Now the emails sent by Sol, are not stuff of well financed cyber criminals - the ones that use bogus web sites which look almost identical to actual bank sites and stuff. Thousands of people fall prey to those every year and they have my genuine sympathy. It’s not as if they’re guileless, just extremely unlucky. Like people who bought a LeCar. Ok, probably a bad example.

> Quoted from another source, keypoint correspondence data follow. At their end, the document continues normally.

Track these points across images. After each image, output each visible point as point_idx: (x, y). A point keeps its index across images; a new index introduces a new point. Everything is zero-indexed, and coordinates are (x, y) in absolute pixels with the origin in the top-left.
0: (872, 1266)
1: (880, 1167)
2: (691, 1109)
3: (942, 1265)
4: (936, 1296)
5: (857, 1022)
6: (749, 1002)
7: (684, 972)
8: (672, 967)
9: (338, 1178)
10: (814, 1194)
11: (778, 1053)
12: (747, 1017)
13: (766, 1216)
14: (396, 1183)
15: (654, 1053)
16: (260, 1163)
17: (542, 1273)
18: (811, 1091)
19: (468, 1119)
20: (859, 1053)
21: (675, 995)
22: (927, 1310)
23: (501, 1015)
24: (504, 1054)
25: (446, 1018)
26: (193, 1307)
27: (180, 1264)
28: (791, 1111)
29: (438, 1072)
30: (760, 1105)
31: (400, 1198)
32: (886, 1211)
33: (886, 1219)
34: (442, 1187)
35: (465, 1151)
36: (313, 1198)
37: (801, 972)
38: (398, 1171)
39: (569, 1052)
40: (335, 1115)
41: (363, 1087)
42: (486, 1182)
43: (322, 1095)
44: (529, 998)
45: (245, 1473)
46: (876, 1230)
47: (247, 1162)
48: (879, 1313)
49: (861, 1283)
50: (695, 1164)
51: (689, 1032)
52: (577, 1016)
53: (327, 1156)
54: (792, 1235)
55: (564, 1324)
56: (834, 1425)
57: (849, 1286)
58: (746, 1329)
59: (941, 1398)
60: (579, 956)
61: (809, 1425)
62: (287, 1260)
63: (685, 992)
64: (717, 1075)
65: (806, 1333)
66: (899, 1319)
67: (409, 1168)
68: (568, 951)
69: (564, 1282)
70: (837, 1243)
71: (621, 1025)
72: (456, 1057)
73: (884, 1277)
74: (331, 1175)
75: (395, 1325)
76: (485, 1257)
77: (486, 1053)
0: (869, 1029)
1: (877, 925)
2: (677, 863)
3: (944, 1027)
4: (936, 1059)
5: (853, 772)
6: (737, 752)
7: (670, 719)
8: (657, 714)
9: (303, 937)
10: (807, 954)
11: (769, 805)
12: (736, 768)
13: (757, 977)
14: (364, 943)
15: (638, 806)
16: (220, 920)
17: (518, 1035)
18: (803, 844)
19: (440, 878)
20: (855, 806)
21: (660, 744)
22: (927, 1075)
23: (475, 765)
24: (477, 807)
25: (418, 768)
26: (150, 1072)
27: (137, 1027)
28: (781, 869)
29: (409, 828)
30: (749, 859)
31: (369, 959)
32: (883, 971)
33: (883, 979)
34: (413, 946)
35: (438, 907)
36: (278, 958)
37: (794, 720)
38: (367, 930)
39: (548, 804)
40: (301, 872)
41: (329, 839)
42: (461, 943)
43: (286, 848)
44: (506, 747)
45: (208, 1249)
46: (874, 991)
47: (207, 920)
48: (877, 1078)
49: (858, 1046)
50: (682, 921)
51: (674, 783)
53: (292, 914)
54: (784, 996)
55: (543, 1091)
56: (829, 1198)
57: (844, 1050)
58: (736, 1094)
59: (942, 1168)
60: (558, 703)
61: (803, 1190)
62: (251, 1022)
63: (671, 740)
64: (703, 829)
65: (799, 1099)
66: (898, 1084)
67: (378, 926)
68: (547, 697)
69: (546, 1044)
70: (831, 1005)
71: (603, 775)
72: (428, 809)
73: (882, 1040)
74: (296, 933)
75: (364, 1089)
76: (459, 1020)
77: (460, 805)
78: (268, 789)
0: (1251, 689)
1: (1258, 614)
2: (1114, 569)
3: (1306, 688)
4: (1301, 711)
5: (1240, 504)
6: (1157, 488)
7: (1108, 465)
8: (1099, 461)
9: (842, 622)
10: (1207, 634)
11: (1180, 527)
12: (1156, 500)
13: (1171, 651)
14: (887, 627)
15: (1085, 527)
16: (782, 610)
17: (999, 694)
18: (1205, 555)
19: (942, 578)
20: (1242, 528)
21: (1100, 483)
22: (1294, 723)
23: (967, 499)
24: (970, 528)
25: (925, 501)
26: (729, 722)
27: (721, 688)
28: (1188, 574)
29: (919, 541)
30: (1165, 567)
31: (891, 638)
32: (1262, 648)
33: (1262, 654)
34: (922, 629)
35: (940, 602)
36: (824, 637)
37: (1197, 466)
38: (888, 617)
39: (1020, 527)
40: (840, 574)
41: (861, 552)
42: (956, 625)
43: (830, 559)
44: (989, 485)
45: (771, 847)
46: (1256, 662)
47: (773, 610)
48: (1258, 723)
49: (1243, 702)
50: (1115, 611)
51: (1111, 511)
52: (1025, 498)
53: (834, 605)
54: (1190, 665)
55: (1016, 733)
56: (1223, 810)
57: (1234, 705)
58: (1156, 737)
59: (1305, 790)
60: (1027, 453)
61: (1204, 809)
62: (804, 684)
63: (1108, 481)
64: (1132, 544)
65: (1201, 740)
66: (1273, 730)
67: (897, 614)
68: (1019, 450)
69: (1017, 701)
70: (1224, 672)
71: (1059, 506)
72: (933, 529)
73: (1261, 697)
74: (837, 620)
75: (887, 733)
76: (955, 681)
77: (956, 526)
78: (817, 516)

Sol, however is not alone in his perfidy. In 2002 – nearly 10 years ago when we were, as a nation, so much more innocent and gullible – the people running what is known as "the Nigerian scam" (like Sol’s letter) raked in $100 Million in the United States ... that we know about. (This bit of information is from a website everyone should have listed as a favorite called: http://www.snopes.com/ This site will help you determine the veracity of many urban legends and emails that you receive that start with the letters “FW:” in the subject line. Go to Snopes before forwarding emails. Please.)

So, in ‘02, Americans were bilked out of $100 mil and it wasn’t new even then. In fact, again according to Snopes, this type of ploy has been around since at LEAST the 1920s, when old fashioned paper was used and stamps were purchased and scammers could be discerned by copious paper cuts on their tongues. In the ‘20s, however, it was known as the “Spanish Prisoner” scam. The son of a fabulously wealthy Spaniard was jailed and they needed to raise money to get him out of a Spanish prison and they would pay you blah blah blah.

If we could just find the 28 people in question and take away their internet, you have to assume the emails would stop. There would be no point in sending emails asking for money if no one responded, right? But how do we find these people?

It’s urgent that we do find them because about 90% of the more than 2.8 million emails sent every SECOND, are spam – roughly the same percentage of junk mail I get in my real, paper post letter box.

So, here’s what I suggest. Everyone should send me their bank account data and passwords so I can do a full review and cross your names off my list of people who could potentially be answering these emails and thereby flooding all of our email boxes with junk.

After I receive all of this data, I’ll buy a small Caribbean island, a magnificent boat, and probably a sandwich because I’m sure I’ll be hungry by then; and I’ll put an end to spam once and for all by finding the 28 miscreants responsible for this mess.

If you need me before then, I’ll be hanging out with Sol.